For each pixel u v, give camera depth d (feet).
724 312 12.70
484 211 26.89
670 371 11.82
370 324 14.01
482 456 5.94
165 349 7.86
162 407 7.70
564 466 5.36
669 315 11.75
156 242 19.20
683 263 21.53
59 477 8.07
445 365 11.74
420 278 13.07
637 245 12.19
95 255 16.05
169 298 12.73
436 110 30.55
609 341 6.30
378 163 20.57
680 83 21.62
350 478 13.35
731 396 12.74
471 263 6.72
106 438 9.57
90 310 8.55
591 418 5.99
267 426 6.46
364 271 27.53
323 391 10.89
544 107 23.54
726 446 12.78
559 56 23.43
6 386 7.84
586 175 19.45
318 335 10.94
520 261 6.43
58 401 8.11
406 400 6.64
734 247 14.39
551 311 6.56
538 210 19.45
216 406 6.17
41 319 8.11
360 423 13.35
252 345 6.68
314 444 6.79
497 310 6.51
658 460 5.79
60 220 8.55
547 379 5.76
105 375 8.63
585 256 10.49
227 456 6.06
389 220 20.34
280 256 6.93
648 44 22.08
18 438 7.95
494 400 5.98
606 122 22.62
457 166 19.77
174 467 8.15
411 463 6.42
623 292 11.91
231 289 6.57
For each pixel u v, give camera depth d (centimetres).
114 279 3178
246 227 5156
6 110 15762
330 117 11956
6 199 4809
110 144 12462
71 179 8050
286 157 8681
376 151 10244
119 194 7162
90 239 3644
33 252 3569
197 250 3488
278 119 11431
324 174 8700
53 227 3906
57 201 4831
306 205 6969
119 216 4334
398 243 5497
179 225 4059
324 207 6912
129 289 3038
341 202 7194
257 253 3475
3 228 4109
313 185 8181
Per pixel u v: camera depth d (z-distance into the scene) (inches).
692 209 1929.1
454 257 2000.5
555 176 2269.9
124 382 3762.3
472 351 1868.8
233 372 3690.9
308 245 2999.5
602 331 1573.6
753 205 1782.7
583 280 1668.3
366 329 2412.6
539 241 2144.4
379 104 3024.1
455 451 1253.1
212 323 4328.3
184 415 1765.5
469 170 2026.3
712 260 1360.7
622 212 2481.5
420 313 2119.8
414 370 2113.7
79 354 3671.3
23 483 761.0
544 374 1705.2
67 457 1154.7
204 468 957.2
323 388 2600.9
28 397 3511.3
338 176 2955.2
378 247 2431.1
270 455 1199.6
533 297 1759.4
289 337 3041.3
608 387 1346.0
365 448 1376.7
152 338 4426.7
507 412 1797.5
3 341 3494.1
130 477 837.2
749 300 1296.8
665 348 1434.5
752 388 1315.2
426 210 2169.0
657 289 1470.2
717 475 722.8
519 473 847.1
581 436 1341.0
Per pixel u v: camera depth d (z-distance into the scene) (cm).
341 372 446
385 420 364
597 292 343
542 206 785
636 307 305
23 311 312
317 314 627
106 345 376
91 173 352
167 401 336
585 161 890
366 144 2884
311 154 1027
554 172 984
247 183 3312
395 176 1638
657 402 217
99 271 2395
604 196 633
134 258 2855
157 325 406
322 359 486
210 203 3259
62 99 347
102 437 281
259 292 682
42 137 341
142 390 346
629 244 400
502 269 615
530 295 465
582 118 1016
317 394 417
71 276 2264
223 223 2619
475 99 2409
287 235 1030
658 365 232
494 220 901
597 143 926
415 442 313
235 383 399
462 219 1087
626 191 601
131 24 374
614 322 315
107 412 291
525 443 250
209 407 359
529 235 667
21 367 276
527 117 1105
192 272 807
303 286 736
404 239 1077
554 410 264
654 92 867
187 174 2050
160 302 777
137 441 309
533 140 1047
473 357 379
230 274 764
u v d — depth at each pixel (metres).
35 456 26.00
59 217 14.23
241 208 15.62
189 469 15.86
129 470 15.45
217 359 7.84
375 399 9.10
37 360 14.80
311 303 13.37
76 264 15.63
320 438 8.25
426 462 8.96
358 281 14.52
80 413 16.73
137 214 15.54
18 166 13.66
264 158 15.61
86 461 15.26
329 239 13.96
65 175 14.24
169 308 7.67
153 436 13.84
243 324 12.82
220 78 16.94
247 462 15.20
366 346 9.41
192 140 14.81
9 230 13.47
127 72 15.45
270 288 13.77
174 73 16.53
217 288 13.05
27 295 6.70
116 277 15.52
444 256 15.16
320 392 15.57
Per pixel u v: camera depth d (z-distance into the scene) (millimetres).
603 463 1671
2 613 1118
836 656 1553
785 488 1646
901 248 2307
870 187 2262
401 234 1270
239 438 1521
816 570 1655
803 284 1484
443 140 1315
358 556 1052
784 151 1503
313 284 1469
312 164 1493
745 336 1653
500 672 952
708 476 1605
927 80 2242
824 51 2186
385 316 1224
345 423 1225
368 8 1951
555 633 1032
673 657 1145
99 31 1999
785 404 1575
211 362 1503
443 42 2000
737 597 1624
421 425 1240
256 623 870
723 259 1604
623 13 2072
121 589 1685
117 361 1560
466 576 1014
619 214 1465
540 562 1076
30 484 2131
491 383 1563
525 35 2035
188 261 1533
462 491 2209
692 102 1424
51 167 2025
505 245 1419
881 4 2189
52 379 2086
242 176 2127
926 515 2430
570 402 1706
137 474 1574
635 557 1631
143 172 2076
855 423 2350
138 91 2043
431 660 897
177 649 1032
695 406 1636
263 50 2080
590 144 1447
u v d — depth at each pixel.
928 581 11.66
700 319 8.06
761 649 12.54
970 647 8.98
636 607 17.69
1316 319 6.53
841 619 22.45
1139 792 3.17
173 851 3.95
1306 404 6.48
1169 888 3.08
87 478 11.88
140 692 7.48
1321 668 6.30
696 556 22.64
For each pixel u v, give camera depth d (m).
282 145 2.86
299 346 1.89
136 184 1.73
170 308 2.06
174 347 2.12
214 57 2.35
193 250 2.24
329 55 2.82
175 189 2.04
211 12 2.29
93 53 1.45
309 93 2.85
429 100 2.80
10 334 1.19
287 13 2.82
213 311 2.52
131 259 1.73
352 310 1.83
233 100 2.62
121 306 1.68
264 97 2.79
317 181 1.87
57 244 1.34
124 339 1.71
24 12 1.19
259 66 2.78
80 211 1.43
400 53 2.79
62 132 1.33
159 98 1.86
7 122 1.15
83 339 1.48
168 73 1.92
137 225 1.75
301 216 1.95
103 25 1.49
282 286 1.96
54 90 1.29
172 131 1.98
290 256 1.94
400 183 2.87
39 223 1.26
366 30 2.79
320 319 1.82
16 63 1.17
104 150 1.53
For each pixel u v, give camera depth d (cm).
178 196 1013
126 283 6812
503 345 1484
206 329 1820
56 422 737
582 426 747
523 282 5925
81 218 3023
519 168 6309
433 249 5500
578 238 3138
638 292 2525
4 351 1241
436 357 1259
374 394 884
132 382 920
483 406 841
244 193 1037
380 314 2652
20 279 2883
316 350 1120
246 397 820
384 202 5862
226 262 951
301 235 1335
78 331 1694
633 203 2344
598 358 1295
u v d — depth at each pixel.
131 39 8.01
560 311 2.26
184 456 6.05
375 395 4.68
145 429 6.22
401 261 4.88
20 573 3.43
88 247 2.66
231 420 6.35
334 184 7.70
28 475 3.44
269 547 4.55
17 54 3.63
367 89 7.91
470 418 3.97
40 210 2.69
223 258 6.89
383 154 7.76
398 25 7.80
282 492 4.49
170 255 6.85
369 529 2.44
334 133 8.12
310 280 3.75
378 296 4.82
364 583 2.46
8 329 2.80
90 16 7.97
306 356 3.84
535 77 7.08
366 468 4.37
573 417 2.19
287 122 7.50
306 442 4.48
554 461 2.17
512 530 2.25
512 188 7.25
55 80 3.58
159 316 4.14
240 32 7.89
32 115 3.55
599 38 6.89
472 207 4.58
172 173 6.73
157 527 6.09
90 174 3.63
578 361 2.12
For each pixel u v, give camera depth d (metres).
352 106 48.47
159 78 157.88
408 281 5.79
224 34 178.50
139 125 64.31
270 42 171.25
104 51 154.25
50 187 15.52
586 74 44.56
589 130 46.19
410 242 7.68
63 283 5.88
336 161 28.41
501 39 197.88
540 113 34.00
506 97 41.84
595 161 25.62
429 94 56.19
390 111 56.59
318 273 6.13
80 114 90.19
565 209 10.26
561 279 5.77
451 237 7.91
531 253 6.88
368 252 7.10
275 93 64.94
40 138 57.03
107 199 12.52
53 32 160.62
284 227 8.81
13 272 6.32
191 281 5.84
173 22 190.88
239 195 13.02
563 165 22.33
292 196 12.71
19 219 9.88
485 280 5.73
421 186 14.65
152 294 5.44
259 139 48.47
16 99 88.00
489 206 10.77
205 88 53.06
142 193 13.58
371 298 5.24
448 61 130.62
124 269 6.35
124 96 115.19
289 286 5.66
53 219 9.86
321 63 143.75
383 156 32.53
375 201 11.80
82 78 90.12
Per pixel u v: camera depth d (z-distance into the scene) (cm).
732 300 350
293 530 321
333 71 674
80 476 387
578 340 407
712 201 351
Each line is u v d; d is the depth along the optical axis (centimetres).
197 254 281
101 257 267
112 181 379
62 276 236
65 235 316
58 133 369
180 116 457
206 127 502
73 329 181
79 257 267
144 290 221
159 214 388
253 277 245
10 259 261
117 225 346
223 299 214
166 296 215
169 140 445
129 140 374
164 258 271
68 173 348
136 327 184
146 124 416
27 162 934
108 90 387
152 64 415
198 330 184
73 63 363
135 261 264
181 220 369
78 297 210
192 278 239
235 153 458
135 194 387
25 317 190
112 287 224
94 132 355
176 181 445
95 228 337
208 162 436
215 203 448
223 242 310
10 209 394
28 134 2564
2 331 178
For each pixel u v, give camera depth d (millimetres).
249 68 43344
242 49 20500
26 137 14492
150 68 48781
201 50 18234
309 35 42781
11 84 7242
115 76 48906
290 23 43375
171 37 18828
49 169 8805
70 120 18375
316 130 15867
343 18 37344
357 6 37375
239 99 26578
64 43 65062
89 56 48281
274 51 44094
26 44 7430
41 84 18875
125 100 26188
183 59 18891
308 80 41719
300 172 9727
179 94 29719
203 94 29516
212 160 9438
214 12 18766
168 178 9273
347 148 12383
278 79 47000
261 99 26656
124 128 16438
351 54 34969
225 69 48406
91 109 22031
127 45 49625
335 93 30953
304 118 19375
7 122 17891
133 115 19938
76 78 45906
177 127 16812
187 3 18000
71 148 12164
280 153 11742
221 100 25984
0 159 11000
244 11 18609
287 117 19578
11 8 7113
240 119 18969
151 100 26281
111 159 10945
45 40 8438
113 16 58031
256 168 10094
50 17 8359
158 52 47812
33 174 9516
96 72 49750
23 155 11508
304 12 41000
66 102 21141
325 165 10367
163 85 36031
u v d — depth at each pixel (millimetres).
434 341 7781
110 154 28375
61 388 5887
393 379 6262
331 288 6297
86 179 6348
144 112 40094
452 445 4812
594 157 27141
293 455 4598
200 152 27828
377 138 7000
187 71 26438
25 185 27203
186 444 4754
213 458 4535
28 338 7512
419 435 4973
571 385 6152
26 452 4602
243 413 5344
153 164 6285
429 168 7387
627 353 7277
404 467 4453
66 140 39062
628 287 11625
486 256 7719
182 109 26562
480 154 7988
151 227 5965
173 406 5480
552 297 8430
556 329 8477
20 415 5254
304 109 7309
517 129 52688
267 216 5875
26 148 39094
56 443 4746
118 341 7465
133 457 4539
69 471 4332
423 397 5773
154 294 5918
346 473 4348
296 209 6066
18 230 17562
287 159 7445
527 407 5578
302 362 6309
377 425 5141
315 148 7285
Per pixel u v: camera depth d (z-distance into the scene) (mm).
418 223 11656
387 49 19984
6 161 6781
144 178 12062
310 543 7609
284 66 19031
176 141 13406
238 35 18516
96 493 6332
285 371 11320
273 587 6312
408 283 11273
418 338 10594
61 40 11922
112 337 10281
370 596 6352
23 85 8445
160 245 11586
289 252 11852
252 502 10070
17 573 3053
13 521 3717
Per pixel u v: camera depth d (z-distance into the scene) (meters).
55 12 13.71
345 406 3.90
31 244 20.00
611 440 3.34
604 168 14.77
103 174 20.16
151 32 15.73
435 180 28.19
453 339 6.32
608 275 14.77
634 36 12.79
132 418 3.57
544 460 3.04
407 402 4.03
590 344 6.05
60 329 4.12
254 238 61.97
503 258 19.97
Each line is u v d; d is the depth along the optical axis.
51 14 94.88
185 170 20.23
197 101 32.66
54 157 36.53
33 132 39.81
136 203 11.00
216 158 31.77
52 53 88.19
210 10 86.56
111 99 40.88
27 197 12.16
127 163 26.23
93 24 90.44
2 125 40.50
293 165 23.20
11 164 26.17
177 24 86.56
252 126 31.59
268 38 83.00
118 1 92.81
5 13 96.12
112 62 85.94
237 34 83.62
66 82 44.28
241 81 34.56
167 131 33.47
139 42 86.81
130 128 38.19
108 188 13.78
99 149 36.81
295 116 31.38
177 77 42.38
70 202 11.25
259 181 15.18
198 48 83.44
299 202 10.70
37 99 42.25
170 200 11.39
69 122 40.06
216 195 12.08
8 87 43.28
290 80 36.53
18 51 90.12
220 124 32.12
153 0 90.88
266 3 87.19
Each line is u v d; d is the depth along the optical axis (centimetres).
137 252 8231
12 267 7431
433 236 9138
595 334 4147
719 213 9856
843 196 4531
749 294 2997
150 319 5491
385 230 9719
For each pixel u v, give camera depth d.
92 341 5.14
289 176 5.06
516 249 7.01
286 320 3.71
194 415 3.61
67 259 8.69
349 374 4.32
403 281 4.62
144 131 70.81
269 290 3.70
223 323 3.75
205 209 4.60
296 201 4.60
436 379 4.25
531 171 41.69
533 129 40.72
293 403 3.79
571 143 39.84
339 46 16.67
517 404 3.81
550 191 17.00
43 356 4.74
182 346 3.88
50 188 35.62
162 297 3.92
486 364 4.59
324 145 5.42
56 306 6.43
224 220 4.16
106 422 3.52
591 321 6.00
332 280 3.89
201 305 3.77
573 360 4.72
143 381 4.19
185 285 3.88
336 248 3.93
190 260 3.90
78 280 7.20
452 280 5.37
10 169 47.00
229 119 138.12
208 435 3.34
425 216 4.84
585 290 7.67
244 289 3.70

### [To do]
Using the entries above, repeat only the lines from the one containing "582 426 747" through the one containing "578 361 2.12", end lines included.

### [Reply]
582 426 747
523 282 5925
81 218 3023
519 168 6309
433 249 5500
578 238 3138
638 292 2525
4 351 1241
436 357 1259
374 394 884
132 382 920
483 406 841
244 193 1037
380 314 2652
20 279 2883
316 350 1120
246 397 820
384 202 5862
226 262 951
301 235 1335
78 331 1694
633 203 2344
598 358 1295
u v d — depth at each pixel.
131 39 8.01
560 311 2.26
184 456 6.05
375 395 4.68
145 429 6.22
401 261 4.88
20 573 3.43
88 247 2.66
231 420 6.35
334 184 7.70
28 475 3.44
269 547 4.55
17 54 3.63
367 89 7.91
470 418 3.97
40 210 2.69
223 258 6.89
383 154 7.76
398 25 7.80
282 492 4.49
170 255 6.85
369 529 2.44
334 133 8.12
310 280 3.75
378 296 4.82
364 583 2.46
8 329 2.80
90 16 7.97
306 356 3.84
535 77 7.08
366 468 4.37
573 417 2.19
287 122 7.50
306 442 4.48
554 461 2.17
512 530 2.25
512 188 7.25
55 80 3.58
159 316 4.14
240 32 7.89
32 115 3.55
599 38 6.89
472 207 4.58
172 173 6.73
157 527 6.09
90 174 3.63
578 361 2.12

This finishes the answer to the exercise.